The minister, who was my mom’s pastor, said a few words and read several Bible verses. Then they lowered me into the ground. Someone tossed a handful of dirt and a flower on my casket, and then slowly, one by one, people left. The last person remaining was my mother.
“Rest in peace, my darling. I love you. I loved you as one of my own.”
Her words rang inside my head over and over. She loved me as one of her own? What does that mean?
I didn’t have much time to think about it, because a few minutes after she left, the workers from the cemetery filled up my grave. Each thump of earth over me sent new waves of fear through my body. And I still couldn’t move.
I’m going to die. Again.
Chapter 2
Seconds ticked away into minutes, and then dragged on into hours. It seemed like maybe a whole day had gone by when I finally felt my pinky wiggle. Then my toe twitched, a knee jerked, and my eyes popped open. I was not sitting in the dark—I could see the outline of the satin lining the casket.

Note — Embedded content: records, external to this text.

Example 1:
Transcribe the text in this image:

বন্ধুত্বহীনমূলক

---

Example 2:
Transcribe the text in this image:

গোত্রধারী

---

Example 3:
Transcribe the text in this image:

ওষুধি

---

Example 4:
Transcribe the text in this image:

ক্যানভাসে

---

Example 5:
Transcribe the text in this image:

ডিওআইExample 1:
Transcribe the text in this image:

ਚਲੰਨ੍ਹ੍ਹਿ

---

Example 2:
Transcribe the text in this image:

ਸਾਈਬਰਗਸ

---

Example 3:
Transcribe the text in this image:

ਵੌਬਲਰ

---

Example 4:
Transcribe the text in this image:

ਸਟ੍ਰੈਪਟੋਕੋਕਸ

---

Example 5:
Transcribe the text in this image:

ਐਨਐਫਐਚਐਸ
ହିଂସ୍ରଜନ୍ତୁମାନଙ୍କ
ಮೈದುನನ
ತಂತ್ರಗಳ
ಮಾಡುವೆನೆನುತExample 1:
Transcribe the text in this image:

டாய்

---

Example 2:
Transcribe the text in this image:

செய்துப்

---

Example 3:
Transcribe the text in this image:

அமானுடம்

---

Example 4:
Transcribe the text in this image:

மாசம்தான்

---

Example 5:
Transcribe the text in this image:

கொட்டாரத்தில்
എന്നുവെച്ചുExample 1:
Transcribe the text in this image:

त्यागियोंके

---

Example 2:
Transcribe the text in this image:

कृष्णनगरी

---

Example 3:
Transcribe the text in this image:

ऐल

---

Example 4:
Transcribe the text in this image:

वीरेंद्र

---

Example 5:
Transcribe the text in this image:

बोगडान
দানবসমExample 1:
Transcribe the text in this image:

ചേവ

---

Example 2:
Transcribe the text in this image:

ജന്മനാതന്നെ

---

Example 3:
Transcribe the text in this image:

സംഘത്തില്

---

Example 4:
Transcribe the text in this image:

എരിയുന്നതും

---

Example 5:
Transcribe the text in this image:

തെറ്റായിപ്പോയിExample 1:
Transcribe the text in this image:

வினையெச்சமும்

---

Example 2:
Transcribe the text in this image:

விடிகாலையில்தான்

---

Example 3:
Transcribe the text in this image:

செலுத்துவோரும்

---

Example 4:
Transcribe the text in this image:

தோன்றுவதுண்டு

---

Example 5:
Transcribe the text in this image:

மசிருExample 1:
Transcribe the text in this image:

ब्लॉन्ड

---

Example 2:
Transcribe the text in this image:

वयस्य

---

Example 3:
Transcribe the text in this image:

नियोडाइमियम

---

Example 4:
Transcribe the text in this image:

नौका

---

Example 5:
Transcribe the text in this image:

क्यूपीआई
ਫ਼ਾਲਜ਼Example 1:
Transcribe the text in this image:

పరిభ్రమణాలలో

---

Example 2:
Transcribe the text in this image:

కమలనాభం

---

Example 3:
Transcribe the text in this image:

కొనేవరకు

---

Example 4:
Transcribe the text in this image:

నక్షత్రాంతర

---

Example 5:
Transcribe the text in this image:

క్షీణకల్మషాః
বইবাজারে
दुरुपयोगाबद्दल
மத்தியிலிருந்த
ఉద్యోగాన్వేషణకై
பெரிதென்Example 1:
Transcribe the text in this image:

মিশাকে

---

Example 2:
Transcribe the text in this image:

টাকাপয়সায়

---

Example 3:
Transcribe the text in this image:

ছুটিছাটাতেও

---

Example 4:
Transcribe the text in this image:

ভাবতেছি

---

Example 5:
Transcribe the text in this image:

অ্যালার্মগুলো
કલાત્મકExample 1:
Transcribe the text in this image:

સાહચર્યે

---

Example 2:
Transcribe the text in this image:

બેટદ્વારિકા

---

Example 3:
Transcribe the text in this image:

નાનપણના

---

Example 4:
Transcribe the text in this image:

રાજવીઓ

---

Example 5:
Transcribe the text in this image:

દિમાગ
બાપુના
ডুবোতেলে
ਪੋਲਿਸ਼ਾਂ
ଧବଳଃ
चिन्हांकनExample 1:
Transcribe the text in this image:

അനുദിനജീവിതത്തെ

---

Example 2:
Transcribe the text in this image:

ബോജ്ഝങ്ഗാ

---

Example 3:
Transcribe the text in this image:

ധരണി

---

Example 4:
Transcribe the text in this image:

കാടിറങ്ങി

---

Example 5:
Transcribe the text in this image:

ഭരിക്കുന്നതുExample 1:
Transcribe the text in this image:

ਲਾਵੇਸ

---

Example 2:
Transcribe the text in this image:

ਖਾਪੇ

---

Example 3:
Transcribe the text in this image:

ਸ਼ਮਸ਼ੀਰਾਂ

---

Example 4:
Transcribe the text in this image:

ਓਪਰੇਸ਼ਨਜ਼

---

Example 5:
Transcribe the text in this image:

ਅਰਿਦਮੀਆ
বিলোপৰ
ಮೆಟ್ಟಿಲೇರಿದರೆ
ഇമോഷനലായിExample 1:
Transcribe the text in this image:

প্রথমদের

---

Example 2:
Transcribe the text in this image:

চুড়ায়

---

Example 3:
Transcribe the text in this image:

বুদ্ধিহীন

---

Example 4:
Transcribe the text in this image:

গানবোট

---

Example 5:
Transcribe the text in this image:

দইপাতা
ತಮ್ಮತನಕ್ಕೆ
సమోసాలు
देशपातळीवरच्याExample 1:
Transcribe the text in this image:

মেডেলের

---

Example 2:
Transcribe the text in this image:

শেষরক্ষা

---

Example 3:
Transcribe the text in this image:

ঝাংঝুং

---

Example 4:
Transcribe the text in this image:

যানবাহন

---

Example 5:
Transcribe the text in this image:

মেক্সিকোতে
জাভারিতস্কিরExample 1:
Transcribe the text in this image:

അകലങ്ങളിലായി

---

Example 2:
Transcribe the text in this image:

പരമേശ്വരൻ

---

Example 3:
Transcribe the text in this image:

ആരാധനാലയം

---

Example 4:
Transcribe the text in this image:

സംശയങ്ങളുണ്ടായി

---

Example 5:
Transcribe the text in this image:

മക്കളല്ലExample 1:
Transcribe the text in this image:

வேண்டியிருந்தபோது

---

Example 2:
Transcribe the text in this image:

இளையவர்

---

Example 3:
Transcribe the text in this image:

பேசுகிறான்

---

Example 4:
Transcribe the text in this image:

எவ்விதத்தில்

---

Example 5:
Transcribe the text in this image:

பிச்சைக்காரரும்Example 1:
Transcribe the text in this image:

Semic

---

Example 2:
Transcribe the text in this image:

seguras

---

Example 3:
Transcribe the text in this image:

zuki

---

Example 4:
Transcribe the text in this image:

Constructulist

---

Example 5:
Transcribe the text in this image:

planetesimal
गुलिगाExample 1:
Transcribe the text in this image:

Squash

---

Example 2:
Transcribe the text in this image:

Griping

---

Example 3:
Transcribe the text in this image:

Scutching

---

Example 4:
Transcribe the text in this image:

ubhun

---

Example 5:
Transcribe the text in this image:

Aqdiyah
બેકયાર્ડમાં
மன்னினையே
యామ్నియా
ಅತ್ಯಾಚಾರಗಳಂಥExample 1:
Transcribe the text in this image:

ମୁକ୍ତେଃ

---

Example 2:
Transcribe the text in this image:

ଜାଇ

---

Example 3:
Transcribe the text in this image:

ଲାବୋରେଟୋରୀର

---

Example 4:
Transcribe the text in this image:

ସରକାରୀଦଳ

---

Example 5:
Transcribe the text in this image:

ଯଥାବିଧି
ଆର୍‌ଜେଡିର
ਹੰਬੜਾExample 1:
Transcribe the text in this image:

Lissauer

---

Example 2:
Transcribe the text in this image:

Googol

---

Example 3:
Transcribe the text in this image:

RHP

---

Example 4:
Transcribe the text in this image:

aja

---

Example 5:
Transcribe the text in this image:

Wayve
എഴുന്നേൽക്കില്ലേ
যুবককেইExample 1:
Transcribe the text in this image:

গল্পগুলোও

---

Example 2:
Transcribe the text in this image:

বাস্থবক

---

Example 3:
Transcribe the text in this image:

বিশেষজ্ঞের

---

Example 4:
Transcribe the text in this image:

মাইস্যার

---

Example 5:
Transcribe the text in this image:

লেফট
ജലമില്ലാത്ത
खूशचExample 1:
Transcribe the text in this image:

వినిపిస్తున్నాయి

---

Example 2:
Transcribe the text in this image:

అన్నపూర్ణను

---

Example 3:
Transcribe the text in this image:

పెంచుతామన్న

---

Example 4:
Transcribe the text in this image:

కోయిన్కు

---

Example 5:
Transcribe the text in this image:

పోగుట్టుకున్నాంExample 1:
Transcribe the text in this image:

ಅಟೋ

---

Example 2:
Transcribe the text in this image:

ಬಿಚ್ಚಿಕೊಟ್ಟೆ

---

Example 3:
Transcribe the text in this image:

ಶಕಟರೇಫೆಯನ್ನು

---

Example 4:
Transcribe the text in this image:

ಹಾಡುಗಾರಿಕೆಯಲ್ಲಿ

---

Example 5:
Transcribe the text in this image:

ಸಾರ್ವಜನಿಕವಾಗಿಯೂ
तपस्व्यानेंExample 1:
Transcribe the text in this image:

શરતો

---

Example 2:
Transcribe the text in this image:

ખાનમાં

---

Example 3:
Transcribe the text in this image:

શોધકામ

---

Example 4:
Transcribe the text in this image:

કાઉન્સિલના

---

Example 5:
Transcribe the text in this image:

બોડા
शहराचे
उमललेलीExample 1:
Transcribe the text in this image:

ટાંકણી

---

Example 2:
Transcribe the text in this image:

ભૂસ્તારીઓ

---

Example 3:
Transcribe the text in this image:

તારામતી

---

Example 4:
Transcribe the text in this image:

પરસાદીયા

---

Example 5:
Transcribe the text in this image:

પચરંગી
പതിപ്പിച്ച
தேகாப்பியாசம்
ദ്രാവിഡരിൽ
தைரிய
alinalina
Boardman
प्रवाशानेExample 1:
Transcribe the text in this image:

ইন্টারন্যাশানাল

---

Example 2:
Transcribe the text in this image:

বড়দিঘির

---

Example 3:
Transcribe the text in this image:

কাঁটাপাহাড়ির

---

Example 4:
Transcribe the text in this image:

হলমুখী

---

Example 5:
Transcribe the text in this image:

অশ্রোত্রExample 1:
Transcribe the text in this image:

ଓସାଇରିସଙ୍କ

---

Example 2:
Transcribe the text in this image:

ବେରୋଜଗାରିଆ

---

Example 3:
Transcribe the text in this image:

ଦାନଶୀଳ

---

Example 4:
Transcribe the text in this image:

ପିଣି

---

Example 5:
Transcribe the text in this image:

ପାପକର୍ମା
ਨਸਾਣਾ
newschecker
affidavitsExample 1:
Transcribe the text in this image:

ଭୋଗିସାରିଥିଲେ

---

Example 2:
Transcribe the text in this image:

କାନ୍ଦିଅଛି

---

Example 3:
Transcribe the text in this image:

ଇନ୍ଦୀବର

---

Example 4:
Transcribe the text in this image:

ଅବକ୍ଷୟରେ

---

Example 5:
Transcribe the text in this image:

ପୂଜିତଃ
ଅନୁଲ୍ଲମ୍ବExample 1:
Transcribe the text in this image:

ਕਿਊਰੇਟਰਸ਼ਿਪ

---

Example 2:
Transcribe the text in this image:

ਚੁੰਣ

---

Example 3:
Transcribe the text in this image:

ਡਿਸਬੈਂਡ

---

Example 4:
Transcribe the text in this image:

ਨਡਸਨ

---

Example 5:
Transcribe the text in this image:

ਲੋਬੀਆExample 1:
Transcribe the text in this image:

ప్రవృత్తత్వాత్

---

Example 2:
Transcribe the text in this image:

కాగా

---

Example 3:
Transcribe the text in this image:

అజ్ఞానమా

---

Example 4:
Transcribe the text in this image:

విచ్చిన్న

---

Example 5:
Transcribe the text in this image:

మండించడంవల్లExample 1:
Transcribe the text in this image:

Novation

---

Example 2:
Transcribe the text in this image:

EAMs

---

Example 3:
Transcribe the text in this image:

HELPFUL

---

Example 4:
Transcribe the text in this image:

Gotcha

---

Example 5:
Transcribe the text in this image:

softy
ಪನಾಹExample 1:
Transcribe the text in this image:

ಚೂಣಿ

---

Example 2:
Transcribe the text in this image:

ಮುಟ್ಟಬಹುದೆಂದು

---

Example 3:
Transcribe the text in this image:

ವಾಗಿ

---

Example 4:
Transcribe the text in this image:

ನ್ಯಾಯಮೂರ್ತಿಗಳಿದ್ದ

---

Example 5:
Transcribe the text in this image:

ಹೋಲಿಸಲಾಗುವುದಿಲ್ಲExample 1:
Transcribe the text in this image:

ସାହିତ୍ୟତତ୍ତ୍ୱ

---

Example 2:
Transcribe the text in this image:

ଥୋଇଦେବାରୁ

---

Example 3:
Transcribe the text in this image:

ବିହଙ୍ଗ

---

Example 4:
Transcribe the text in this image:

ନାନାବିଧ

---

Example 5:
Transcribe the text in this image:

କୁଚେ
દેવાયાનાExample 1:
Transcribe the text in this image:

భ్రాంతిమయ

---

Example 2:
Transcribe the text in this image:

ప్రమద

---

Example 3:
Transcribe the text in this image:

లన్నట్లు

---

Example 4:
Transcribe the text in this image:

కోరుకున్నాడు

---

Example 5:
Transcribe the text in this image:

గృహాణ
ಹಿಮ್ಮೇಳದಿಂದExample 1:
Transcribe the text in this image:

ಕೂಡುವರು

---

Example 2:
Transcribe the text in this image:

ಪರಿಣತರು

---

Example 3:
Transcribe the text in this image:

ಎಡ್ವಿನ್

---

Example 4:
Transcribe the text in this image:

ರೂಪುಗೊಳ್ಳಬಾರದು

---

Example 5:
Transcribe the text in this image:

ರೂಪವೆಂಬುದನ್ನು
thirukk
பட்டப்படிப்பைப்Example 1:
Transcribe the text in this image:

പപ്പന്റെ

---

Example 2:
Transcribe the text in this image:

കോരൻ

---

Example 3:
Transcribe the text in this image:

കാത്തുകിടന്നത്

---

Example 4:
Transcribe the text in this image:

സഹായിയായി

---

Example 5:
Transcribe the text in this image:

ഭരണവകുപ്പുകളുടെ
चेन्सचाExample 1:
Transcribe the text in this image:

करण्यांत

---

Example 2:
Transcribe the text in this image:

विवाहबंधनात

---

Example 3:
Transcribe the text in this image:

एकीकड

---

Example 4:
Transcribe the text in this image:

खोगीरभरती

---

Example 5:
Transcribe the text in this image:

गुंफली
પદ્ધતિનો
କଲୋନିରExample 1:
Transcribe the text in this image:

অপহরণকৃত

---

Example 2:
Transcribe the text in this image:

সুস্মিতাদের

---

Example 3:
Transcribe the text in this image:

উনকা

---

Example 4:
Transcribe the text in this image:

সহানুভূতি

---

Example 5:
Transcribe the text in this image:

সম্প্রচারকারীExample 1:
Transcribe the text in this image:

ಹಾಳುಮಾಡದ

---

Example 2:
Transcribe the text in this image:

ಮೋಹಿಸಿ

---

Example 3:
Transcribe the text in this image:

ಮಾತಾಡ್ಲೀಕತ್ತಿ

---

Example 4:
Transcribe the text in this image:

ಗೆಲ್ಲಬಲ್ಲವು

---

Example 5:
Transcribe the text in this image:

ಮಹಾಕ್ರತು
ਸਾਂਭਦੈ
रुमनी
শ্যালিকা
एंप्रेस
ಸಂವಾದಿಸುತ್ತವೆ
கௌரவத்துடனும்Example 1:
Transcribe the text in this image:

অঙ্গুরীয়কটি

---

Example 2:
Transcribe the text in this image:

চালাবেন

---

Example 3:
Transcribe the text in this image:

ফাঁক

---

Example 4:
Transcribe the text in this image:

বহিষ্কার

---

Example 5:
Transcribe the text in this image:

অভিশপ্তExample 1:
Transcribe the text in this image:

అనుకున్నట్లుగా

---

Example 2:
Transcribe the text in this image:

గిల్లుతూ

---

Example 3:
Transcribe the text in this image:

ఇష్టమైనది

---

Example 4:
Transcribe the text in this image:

I hated to break this beautiful plush bed, but I wanted to get the hell out of the ground.
The desire, the need to rise up, drove me to madness, almost as much as my thirst for blood. With one strike, my fist went right through the top of the casket, bringing earth raining down on me. With both hands, I ripped the hole open enough for me to crawl out, and I started to dig faster through the dirt. I didn't have to worry about breathing because I didn’t need oxygen. The soft, moist soil coated my entire body. Parts of my dress ripped as I crawled through the six feet, five-point-three inches of dirt and rock.